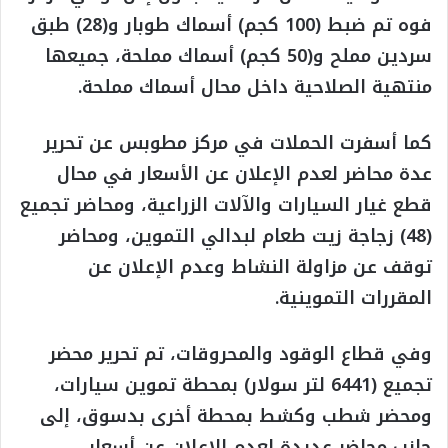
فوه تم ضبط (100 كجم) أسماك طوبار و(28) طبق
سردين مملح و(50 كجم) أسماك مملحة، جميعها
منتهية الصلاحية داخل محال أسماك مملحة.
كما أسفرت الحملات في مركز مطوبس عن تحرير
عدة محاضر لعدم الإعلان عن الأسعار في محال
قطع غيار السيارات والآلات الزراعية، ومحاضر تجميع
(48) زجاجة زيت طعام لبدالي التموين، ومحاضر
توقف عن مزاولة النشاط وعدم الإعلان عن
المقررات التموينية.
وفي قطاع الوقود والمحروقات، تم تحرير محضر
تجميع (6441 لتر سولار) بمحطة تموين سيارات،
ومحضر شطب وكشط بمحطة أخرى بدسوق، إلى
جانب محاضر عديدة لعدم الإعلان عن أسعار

________

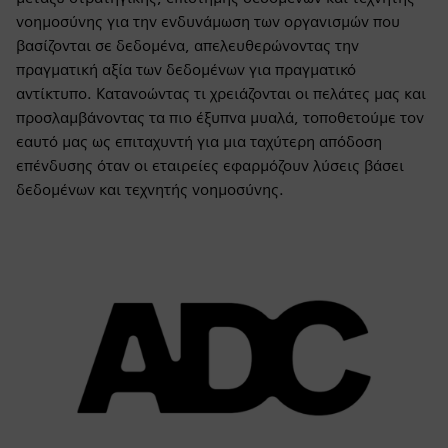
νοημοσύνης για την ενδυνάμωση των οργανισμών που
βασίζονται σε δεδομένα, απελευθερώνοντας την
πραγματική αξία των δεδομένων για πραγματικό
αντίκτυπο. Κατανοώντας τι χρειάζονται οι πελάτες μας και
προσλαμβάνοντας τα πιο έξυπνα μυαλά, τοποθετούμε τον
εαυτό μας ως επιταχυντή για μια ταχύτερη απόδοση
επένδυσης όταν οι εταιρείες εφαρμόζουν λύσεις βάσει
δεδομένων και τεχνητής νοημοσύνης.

________

= Written task =
Extract the lines of the preceding material that run from the line with "επένδυσης όταν οι" through the line with "δεδομένων και τεχνητής νοημοσύνης.", inclusive, reproducing them exactly and adding nothing.

= Answer section =
επένδυσης όταν οι εταιρείες εφαρμόζουν λύσεις βάσει
δεδομένων και τεχνητής νοημοσύνης.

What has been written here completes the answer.